There are multiple University and private studies citing the benefits of music to the brain and general well-being for those who play music or simply listen. It’s not just for those seeking a career in music. Winston feels that music touches the heart and lifts the spirit of every human being and it’s never too late to start. He mentioned that his adult students are often his most dedicated since they have great discipline to practice.
ALUMNI KEEPS GROWING
By having a serious music school available in Heber, kids from all along the Wasatch Back have access to life-changing opportunities. Some of his former students, now professional musicians, composers, and songwriters shared their insights.
“Winston and Lee Music shaped my childhood, and eventually my adulthood, by giving me opportunities both with performance and collaboration. Winston was completely unique as a piano teacher in his approach to music theory, improvisation, song writing, accompaniment, and playing music with other people in ensembles. The way he taught made music feel deeply accessible and fun, like anything was possible and that I could do anything I wanted to do with music. I feel like Winston didn’t just teach me how to play the piano, he taught me how to speak the language of music.” Stefania Barr of Shrink the Giant
“Winston did a good job at responding to my personal interests and needs. I wanted to learn all the Beethoven sonatas that I could and he supported me in that interest. Later, when I taught music, I found that it helps to keep kids interested when they get to choose the music that they want to learn so they can become the type of musician that they want to be. Winston encouraged a variety of approaches to learning music. Sometimes maybe a very strict classical teacher will focus on reading music and perfecting your execution and technique, and that is important.
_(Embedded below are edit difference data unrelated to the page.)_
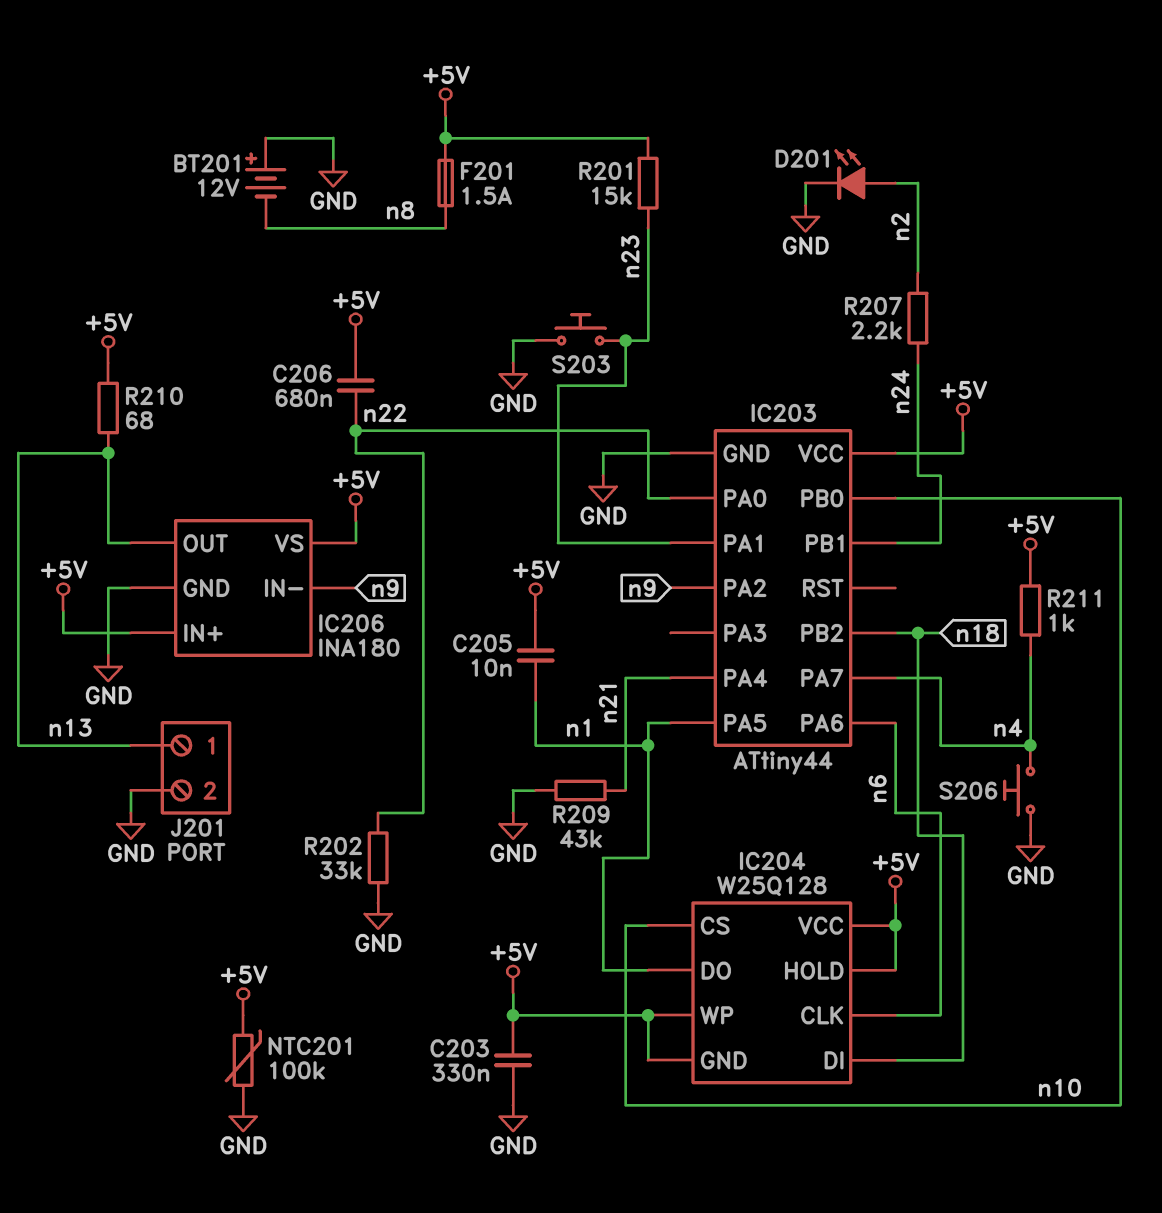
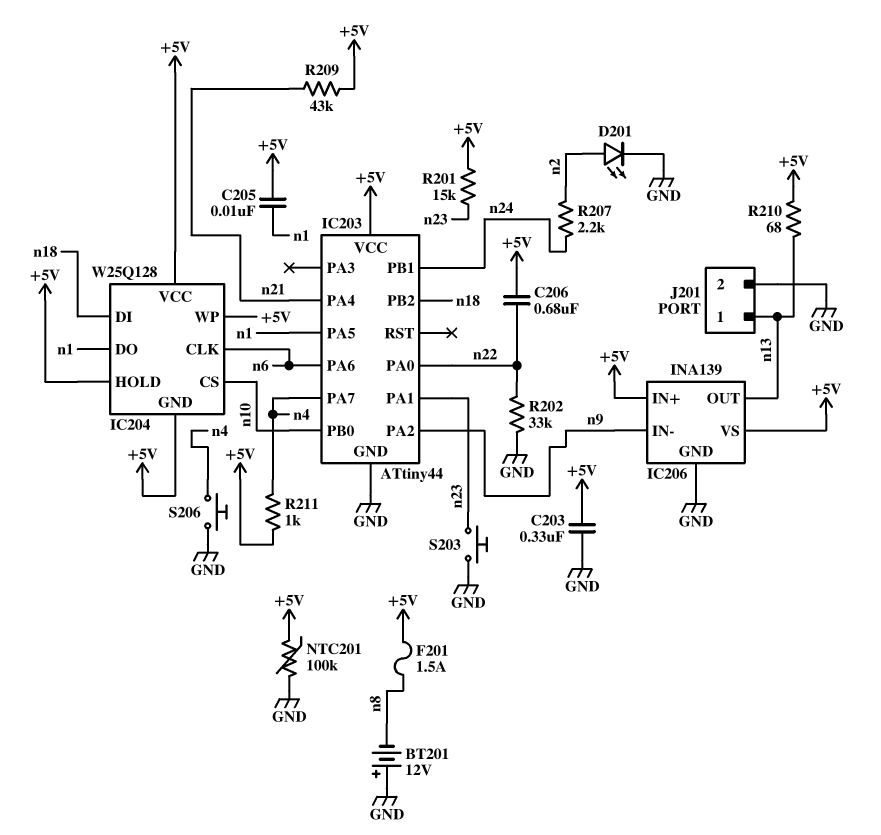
IC206: INA180 -> INA139
R209: 43k (GND, n21) -> 43k (+5V, n21)

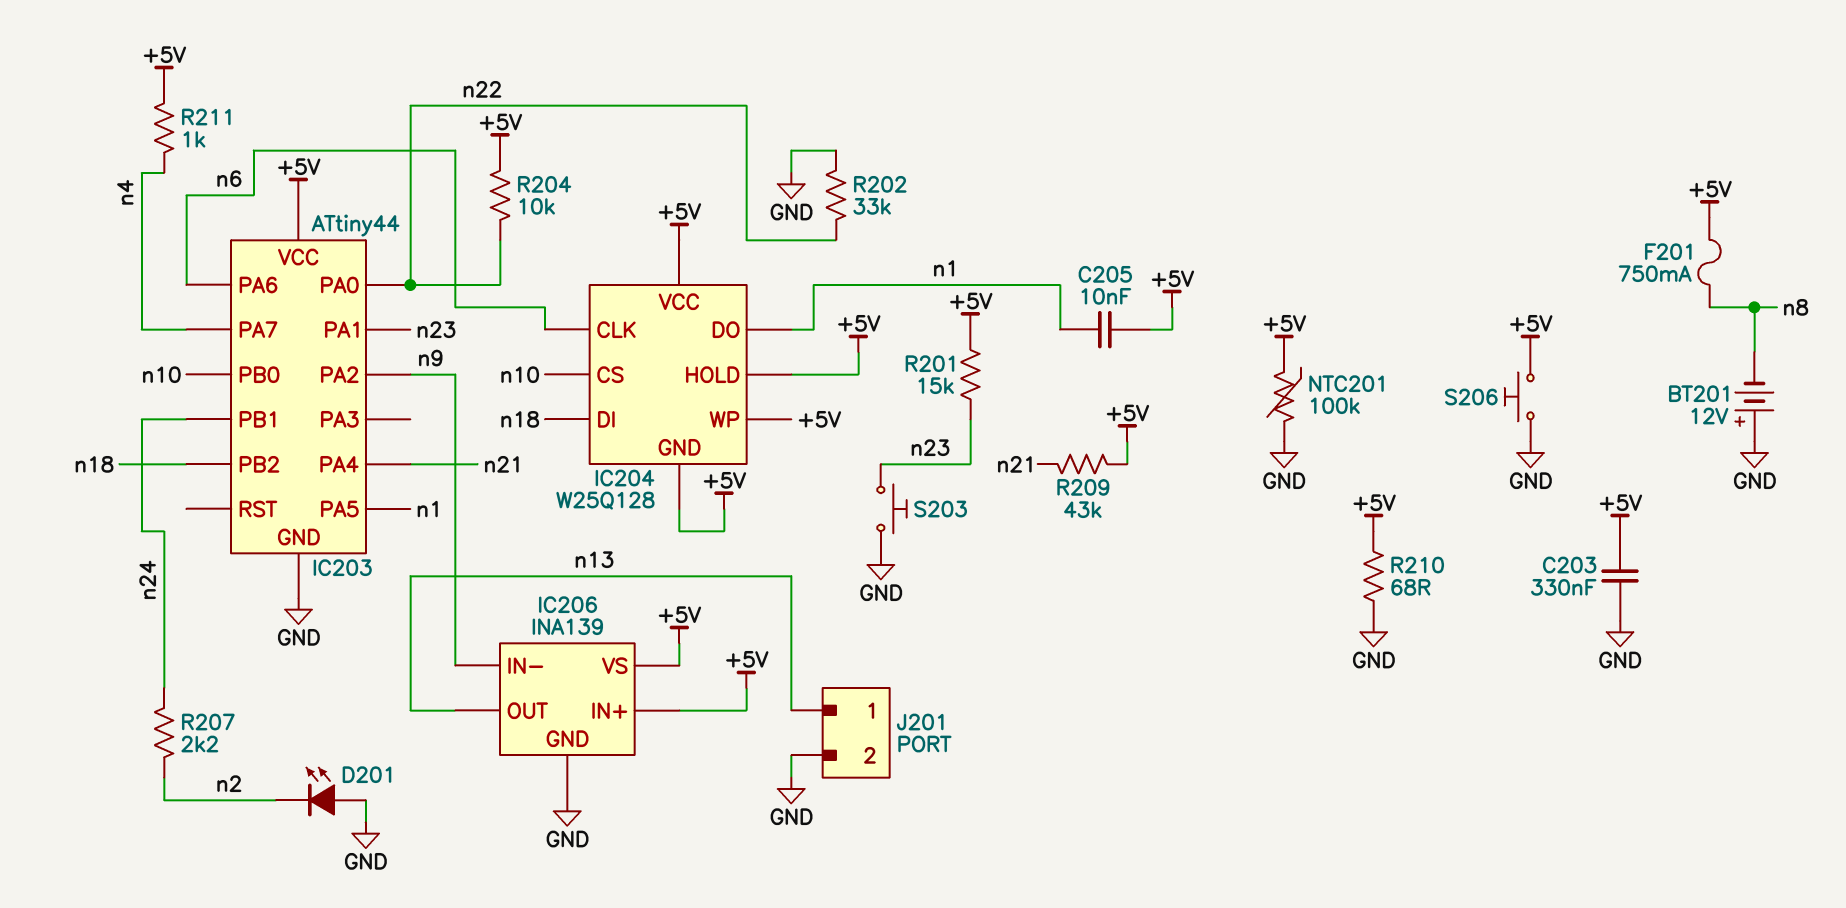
C206: 680nF (+5V, n22) -> none
D201: LED (A n2, K GND) -> LED (A GND, K n2)
F201: 1.5A (+5V, n8) -> 750mA (+5V, n8)
R204: none -> 10k (+5V, n22)
R210: 68 (+5V, n13) -> 68 (+5V, GND)
S206: button (GND, n4) -> button (+5V, GND)

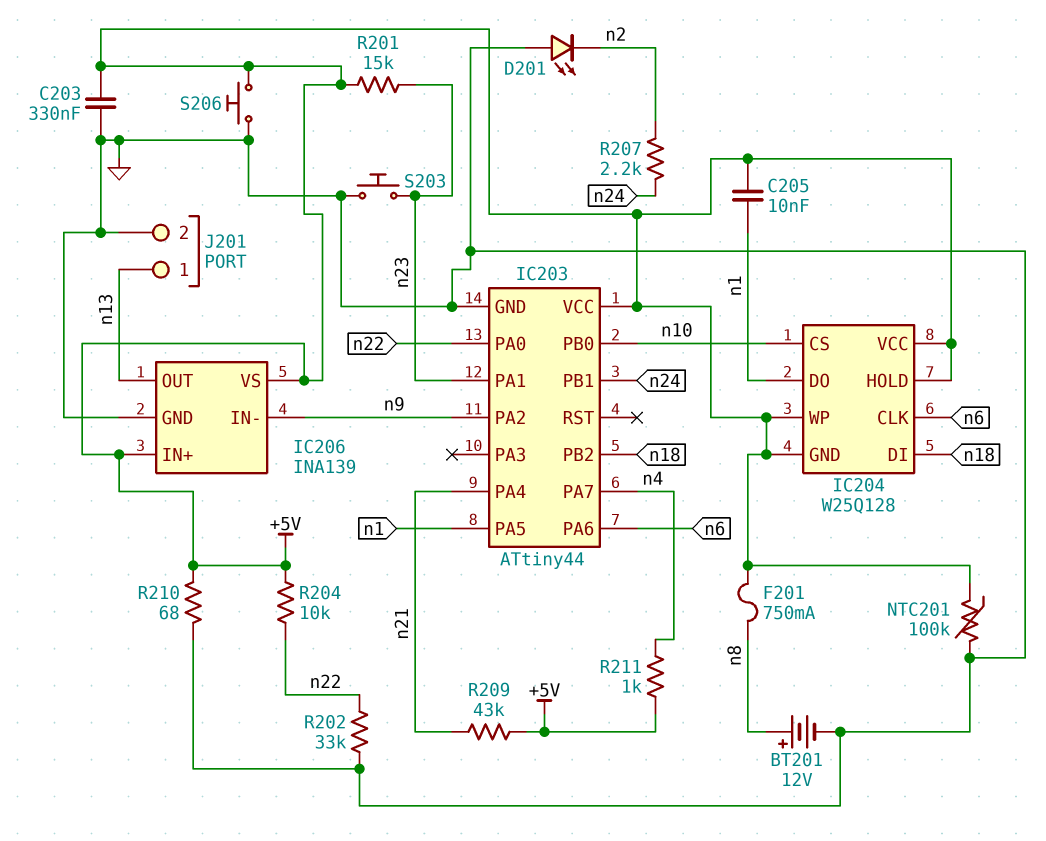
BT201: 12V (plus GND, minus n8) -> 12V (plus n8, minus GND)

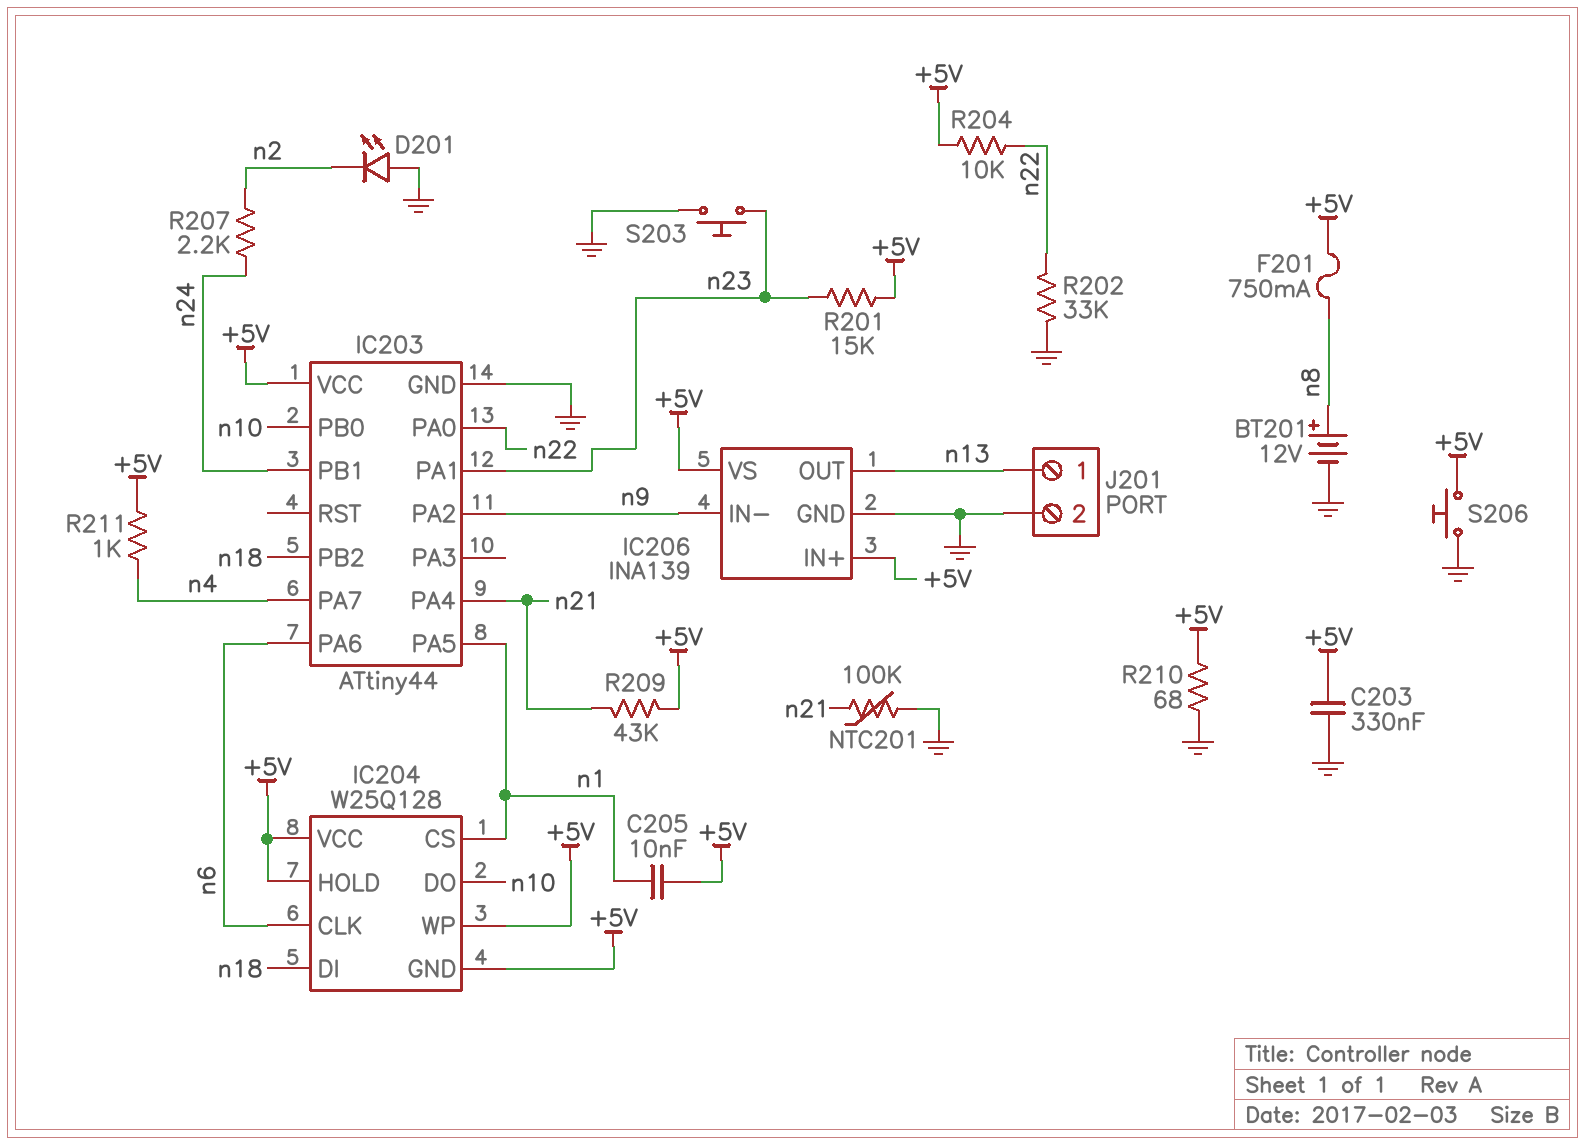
IC204 pin CS: n10 -> n1
IC204 pin DO: n1 -> n10
NTC201: 100k (+5V, GND) -> 100k (GND, n21)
But if you don’t also teach improvisations, harmonies that exist outside of classical music, like in jazz for example, the process of creativity in composition, then you’re really lacking something in your musical education. I think I got a well-rounded music education in technique, learning discipline for practice, learning creativity, composition, improvisation, and how to dissect music to understand theory.” Jean-Christian Barr of Shrink the Giant
The mission of Lee Music is to provide high quality musical instruction and inspire students to bring music into their lives. Winston shared, “What makes me most proud of our accomplishments are watching former students continue pursuing music after their time at Lee Music. It’s also rewarding when former students drop by and visit us. They let us know how grateful they are that we gave them such a positive experience with music when they were growing up. We’ve had an exciting 22 years and really appreciate the enthusiasm and support we’ve received along the way. As long as people still believe in music, we’ll just keep on moving forward.”
“Practice Every Day” At least 20 minutes and it will still provide great benefit.
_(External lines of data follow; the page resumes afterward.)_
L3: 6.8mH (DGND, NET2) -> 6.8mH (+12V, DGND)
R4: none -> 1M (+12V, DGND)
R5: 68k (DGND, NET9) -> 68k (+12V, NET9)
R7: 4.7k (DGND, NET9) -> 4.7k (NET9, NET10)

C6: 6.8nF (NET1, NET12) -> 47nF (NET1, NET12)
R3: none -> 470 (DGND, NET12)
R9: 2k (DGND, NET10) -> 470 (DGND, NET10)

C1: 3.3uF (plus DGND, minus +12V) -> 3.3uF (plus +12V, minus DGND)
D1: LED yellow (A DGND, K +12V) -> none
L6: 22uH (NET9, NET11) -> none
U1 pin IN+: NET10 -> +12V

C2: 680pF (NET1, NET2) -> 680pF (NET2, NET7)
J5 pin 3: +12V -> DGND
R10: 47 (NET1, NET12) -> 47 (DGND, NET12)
- Piano is recommended for all students because it helps them to make sense out of any other instrument they pursue later.
- You’re never too old to start learning an instrument. You should just jump into it. I’ve found that adult beginners are some of my best students.
- Students should be encouraged to learn whatever instrument they are drawn to.
If someone has been playing all their lives, they should continue to do so. I still practice, arrange and compose music for about two hours each day.